**Task list**
- 1) Rewrite the passage on Wells and the council's next term from "Over the last" up to and including "impact on taxpayers.", swapping "sewer trunks" for "sewer mains".
- 2) Continue the passage on Wells and the council's next term from the point where it stops.

Segment Start: Selected passage

Over the last term, he commends council for keeping taxes among the lowest in B.C. while completing major infrastructure projects such as the 5th Street Bridge rehabilitation, and the Hudson and Greenwood sewer trunks. Working with staff has been critical to secure senior government grants to help fund projects, and to lessen the impact on taxpayers.
Looking ahead, Wells said affordable housing and all the issues that are causing people to be on the street — mental health, addictions, trauma — are top priorities for council over the next term.
“We really need to address that. I think we’ve done a good job, obviously, we want to keep doing that. Beyond that, making sure the decisions we make are the best decisions for the future, not just for us but for our children. Beyond that, I think there’s a lot of opportunity around economic development.
“I look forward to the next four years,” Wells added. “I think we’re going to get a lot done. It’s always a challenge.”

Segment End: Selected passage
Segment Start: Record set

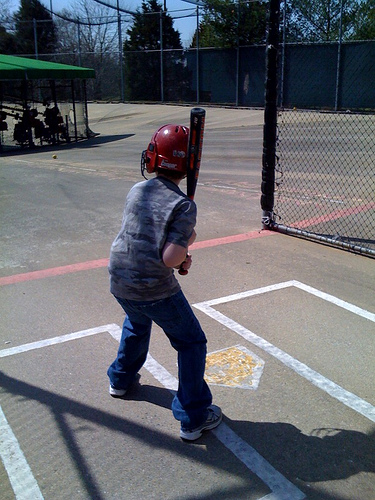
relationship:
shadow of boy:
[127, 374, 374, 485] [104, 125, 222, 443]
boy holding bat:
[104, 125, 222, 443] [178, 108, 206, 275]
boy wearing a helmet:
[104, 125, 222, 443] [140, 124, 186, 180]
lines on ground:
[0, 323, 303, 498] [1, 102, 372, 499]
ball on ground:
[50, 152, 58, 159] [1, 102, 372, 499]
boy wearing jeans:
[104, 125, 222, 443] [107, 287, 212, 431]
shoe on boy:
[177, 404, 226, 442] [104, 125, 222, 443]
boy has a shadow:
[104, 125, 222, 443] [127, 374, 374, 485]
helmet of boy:
[140, 124, 186, 180] [104, 125, 222, 443]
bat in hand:
[178, 108, 206, 275] [179, 251, 192, 273]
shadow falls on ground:
[127, 374, 374, 485] [1, 102, 372, 499]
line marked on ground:
[1, 204, 366, 285] [1, 102, 372, 499]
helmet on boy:
[140, 124, 186, 180] [104, 125, 222, 443]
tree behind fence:
[125, 0, 184, 103] [0, 2, 375, 113]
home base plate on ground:
[203, 345, 266, 391] [1, 102, 372, 499]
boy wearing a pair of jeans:
[104, 125, 222, 443] [107, 287, 212, 431]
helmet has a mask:
[140, 124, 186, 180] [140, 152, 155, 180]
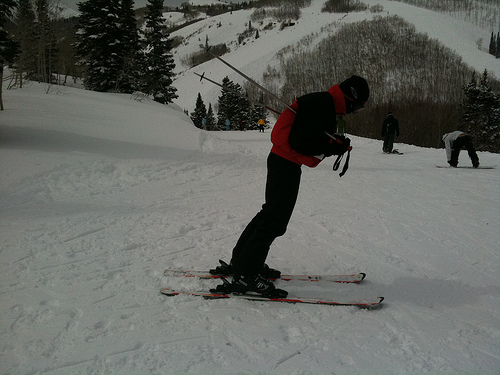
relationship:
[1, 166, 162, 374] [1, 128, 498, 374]
tracks in snow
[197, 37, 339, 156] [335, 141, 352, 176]
ski poles have straps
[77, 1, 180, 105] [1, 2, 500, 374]
trees tower over snow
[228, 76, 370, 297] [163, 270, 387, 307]
people wearing skis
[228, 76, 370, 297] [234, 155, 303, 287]
people wears black ski pants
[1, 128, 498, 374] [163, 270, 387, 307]
snow on top of skis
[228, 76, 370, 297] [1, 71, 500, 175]
people going downhill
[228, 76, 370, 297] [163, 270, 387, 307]
people on skis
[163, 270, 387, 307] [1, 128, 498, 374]
red skis covered in snow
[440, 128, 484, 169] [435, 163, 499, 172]
person on a snowboard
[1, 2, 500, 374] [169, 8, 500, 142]
snow covering mountain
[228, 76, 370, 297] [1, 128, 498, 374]
people stands in snow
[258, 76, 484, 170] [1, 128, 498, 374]
people in snow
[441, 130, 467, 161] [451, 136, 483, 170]
grey jacket with black pants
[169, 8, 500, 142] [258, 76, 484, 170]
mountain beyond people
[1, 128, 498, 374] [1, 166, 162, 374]
snow covered in tracks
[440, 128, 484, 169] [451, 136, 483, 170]
person wearing black pants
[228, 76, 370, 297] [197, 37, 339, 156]
people holding ski poles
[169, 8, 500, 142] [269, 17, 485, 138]
mountain covered in trees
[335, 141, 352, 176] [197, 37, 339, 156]
straps on ski poles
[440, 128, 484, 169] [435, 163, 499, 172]
person straps feet to snowboard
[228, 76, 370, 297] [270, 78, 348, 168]
people wears jacket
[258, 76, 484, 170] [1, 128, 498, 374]
people on snow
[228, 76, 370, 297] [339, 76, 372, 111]
people wears black ski mask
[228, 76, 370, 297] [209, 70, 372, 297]
people on winter clothes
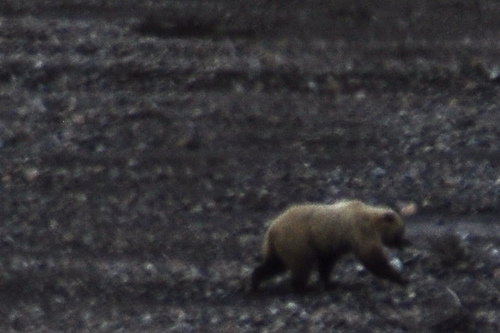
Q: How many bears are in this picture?
A: One.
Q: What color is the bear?
A: Brown.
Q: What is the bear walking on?
A: Dirt and rocks.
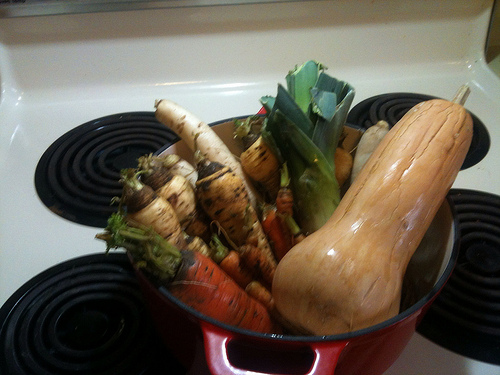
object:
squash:
[271, 88, 481, 333]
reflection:
[160, 62, 268, 102]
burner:
[352, 87, 489, 169]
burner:
[6, 246, 205, 373]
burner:
[415, 187, 498, 364]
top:
[100, 215, 177, 286]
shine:
[322, 220, 376, 279]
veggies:
[279, 202, 304, 240]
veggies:
[100, 210, 180, 282]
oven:
[5, 6, 493, 373]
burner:
[35, 112, 193, 231]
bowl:
[110, 104, 459, 370]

Segment End: Record set

**Exercise results**
- 1)
Over the last term, he commends council for keeping taxes among the lowest in B.C. while completing major infrastructure projects such as the 5th Street Bridge rehabilitation, and the Hudson and Greenwood sewer mains. Working with staff has been critical to secure senior government grants to help fund projects, and to lessen the impact on taxpayers.

- 2)
The rest of city council looks the same, except for one new face. Doug Hillian led the charge with 3,067 votes, just one more than Will Cole-Hamilton. Evan Jolicoeur — the new member — finished third in voting with 3,049. Melanie McCollum had 2,920 votes, Wendy Morin 2,868 and David Frisch 2,448.
“What it says to me is the people of this community are in fact concerned about issues such as climate change, about reconciliation, about densifying rather than sprawl development,” Hillian said. “I think it’s an endorsement that we’re on the right track. We’re not perfect, we know there are issues that we have to deal with, but I think it’s pretty clear that people in Courtenay are supportive of the work that this council has done. They’ve returned everybody except one person, who basically ran against the rest of us.”
Longtime councillor Manno Theos was ninth in the vote with 2,118.
Hillian acknowledged the efforts of all who ran in the election, and acknowledged Theos for his years of service.
Shannon Aldinger and incumbent Janice Caton were elected school trustees.